Under s102(2)(a), the relevant comparison is not to the specification as originally filed, but rather to the scope of the claims of the specification before amendment. That is, whether an amended claim would not in substance fall within the scope of the claims before amendment. In Permaform (supra) at paragraphs 14-16, the Delegate, drawing from judicial precedence, stated that a useful test for the allowability of amendments under s102(2)(a) is: “would the amendment make anything an infringement which would not have been an infringement before the amendment?“.
Some other salient considerations regarding s102(2)(a):
- The test requires consideration of the monopoly afforded by the considered claim, and namely the total invention that the claim defines. The test is not a meticulous comparison of the text of the claim before and after amendment.
- The amended claim need only fall within the scope of one or more of the other claims present before amendment. The question is not whether the amended claim would actually fall within the scope of one or all of the other claims.

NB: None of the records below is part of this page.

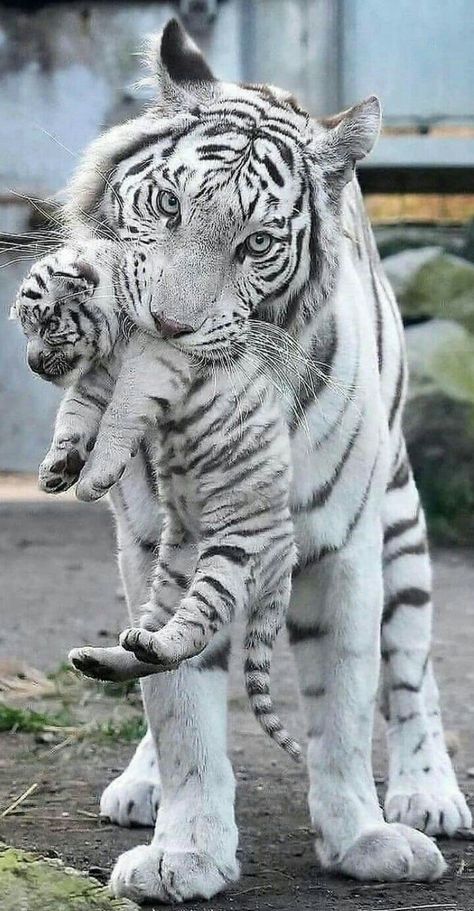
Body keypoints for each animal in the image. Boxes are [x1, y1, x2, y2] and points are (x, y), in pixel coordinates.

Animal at [12, 19, 468, 904]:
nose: (167, 324)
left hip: (400, 527)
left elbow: (345, 702)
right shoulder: (154, 541)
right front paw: (184, 848)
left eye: (256, 243)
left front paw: (361, 836)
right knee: (155, 648)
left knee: (412, 669)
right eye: (168, 204)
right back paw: (143, 781)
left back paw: (428, 791)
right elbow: (180, 706)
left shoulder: (344, 550)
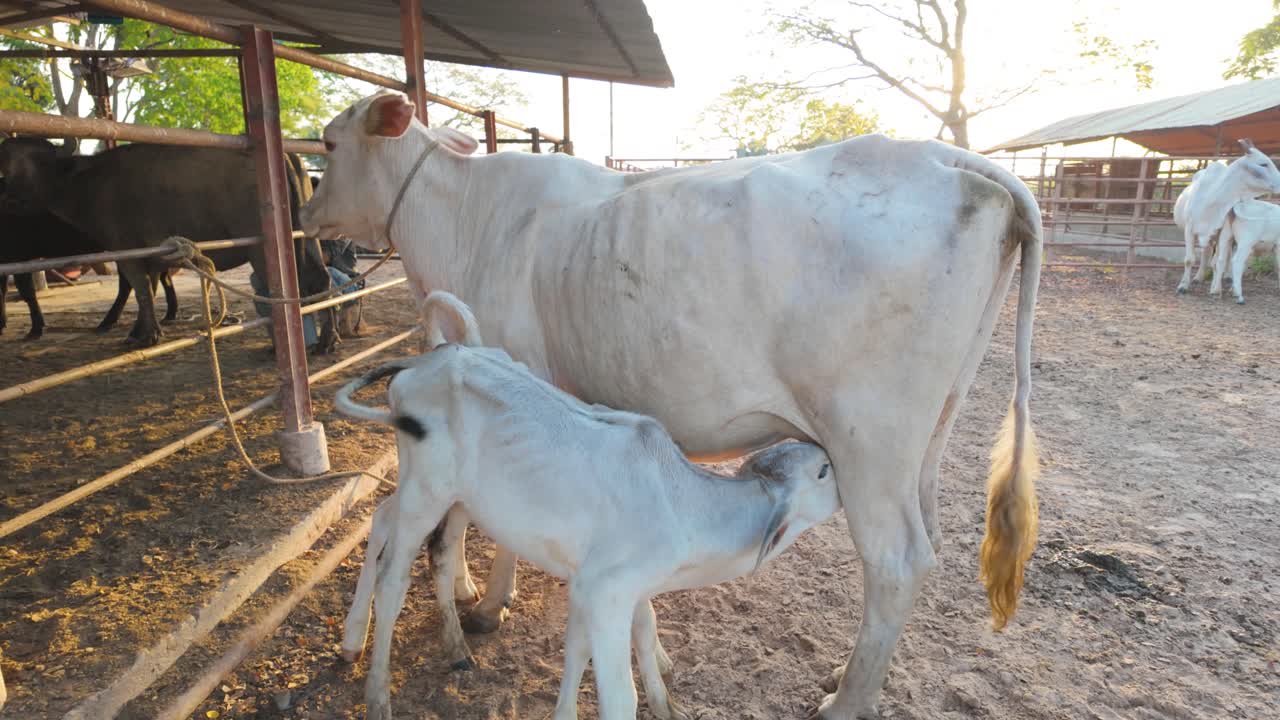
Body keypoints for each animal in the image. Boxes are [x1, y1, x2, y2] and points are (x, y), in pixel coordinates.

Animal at [0, 138, 335, 349]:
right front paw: (141, 330)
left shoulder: (127, 249)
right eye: (4, 158)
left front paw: (147, 335)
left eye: (39, 161)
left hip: (261, 246)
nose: (5, 186)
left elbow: (139, 288)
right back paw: (326, 341)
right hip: (309, 238)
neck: (89, 182)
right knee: (319, 280)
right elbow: (148, 287)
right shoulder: (152, 256)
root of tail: (286, 154)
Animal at [302, 91, 1044, 719]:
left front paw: (486, 606)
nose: (306, 217)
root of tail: (946, 156)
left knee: (897, 562)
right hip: (931, 432)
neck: (463, 217)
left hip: (869, 437)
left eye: (329, 144)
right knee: (931, 539)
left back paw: (845, 702)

s102(3)(a) provides that s102 does not apply to correction of a clerical error or obvious mistake. The onus is on the applicant or patentee to prove that the benefit of s102(3)(a) applies, and evidence may be required to establish a clerical error or obvious mistake. This section is interesting insofar as the clerical error or obvious mistake is not confined to its presence in the complete specification but may simply be in relation to the complete specification. Therefore, s102(3)(a) may apply to a clerical error or obvious mistake in any prepared earlier document in relation to the complete specification, e.g., a provisional specification or instructing letter, that carries through to the complete specification. The nature of a clerical error has garnered some judicial consideration: “The words ‘clerical error’ … mean a mistake made in the course of some mechanical process such as writing or copying as distinct from an error arising, e.g. from lack of knowledge, or wrong information, in the intellectual process of drafting language to express intention.”
A poor translation from a foreign language is a noteworthy example of what is not a clerical error.

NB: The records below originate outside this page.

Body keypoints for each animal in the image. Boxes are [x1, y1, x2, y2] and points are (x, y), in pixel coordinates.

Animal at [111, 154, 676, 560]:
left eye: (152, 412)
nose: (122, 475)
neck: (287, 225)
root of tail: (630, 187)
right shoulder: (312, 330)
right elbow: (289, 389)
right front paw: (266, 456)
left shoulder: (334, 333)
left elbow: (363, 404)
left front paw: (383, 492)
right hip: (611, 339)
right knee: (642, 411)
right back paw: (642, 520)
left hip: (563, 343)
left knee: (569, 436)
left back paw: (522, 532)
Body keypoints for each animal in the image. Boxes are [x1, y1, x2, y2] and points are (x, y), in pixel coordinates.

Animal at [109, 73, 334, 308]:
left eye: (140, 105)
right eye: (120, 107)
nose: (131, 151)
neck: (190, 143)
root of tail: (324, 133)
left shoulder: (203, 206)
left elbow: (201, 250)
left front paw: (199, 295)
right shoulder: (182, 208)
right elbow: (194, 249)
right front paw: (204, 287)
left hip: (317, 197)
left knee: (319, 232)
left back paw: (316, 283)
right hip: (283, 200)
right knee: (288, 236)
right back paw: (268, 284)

An obvious mistake is one “that the instructed public can, from an examination of the specification, appreciate the existence of the mistake and the proper answer by way of correction“. The caveat is correction that is sought must also be obvious. If the correction is not obvious, this provision may not apply. A well-known example to Australian practitioners is that it may be obvious that a page of a specification is missing but it may not be obvious that the page to be inserted should be present in the amended specification. Errors in judgements when drafting the specification are not regarded as falling within the scope of an obvious mistake.